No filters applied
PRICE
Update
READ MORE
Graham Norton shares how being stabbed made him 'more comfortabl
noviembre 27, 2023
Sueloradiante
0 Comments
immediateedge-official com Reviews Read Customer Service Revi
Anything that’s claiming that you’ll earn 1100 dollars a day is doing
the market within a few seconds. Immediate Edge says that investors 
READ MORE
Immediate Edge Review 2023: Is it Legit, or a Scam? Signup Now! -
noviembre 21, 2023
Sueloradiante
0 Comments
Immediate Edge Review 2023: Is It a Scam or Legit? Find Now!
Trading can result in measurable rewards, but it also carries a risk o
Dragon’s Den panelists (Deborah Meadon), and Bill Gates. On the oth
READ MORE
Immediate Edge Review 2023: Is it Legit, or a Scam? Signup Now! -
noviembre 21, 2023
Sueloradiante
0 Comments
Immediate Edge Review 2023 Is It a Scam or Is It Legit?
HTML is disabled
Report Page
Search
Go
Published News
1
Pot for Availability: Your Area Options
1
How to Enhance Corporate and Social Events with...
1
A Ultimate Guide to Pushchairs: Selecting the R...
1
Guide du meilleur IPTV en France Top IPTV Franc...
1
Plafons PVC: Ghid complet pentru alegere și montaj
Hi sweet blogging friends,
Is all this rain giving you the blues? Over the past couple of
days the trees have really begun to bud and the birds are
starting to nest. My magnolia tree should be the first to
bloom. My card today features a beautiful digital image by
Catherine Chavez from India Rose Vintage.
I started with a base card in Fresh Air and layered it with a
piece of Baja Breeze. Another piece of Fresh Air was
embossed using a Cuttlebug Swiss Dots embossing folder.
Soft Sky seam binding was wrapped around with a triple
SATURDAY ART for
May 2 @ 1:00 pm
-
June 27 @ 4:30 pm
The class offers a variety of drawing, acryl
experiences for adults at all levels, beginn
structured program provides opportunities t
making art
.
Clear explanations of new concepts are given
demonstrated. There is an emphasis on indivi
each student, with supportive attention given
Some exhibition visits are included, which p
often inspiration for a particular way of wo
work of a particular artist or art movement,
++++++++++
Rewrite every line of the data above as a Markdown table with the columns Line and Text, numbering each line in order and leaving out any blank lines.

▶ **Your solution**:
| Line | Text |
|---|---|
| 1 | No filters applied |
| 2 | PRICE |
| 3 | Update |
| 4 | READ MORE |
| 5 | Graham Norton shares how being stabbed made him 'more comfortabl |
| 6 | noviembre 27, 2023 |
| 7 | Sueloradiante |
| 8 | 0 Comments |
| 9 | immediateedge-official com Reviews Read Customer Service Revi |
| 10 | Anything that’s claiming that you’ll earn 1100 dollars a day is doing |
| 11 | the market within a few seconds. Immediate Edge says that investors  |
| 12 | READ MORE |
| 13 | Immediate Edge Review 2023: Is it Legit, or a Scam? Signup Now! - |
| 14 | noviembre 21, 2023 |
| 15 | Sueloradiante |
| 16 | 0 Comments |
| 17 | Immediate Edge Review 2023: Is It a Scam or Legit? Find Now! |
| 18 | Trading can result in measurable rewards, but it also carries a risk o |
| 19 | Dragon’s Den panelists (Deborah Meadon), and Bill Gates. On the oth |
| 20 | READ MORE |
| 21 | Immediate Edge Review 2023: Is it Legit, or a Scam? Signup Now! - |
| 22 | noviembre 21, 2023 |
| 23 | Sueloradiante |
| 24 | 0 Comments |
| 25 | Immediate Edge Review 2023 Is It a Scam or Is It Legit? |
| 26 | HTML is disabled |
| 27 | Report Page |
| 28 | Search |
| 29 | Go |
| 30 | Published News |
| 31 | 1 |
| 32 | Pot for Availability: Your Area Options |
| 33 | 1 |
| 34 | How to Enhance Corporate and Social Events with... |
| 35 | 1 |
| 36 | A Ultimate Guide to Pushchairs: Selecting the R... |
| 37 | 1 |
| 38 | Guide du meilleur IPTV en France Top IPTV Franc... |
| 39 | 1 |
| 40 | Plafons PVC: Ghid complet pentru alegere și montaj |
| 41 | Hi sweet blogging friends, |
| 42 | Is all this rain giving you the blues? Over the past couple of |
| 43 | days the trees have really begun to bud and the birds are |
| 44 | starting to nest. My magnolia tree should be the first to |
| 45 | bloom. My card today features a beautiful digital image by |
| 46 | Catherine Chavez from India Rose Vintage. |
| 47 | I started with a base card in Fresh Air and layered it with a |
| 48 | piece of Baja Breeze. Another piece of Fresh Air was |
| 49 | embossed using a Cuttlebug Swiss Dots embossing folder. |
| 50 | Soft Sky seam binding was wrapped around with a triple |
| 51 | SATURDAY ART for |
| 52 | May 2 @ 1:00 pm |
| 53 | - |
| 54 | June 27 @ 4:30 pm |
| 55 | The class offers a variety of drawing, acryl |
| 56 | experiences for adults at all levels, beginn |
| 57 | structured program provides opportunities t |
| 58 | making art |
| 59 | . |
| 60 | Clear explanations of new concepts are given |
| 61 | demonstrated. There is an emphasis on indivi |
| 62 | each student, with supportive attention given |
| 63 | Some exhibition visits are included, which p |
| 64 | often inspiration for a particular way of wo |
| 65 | work of a particular artist or art movement, |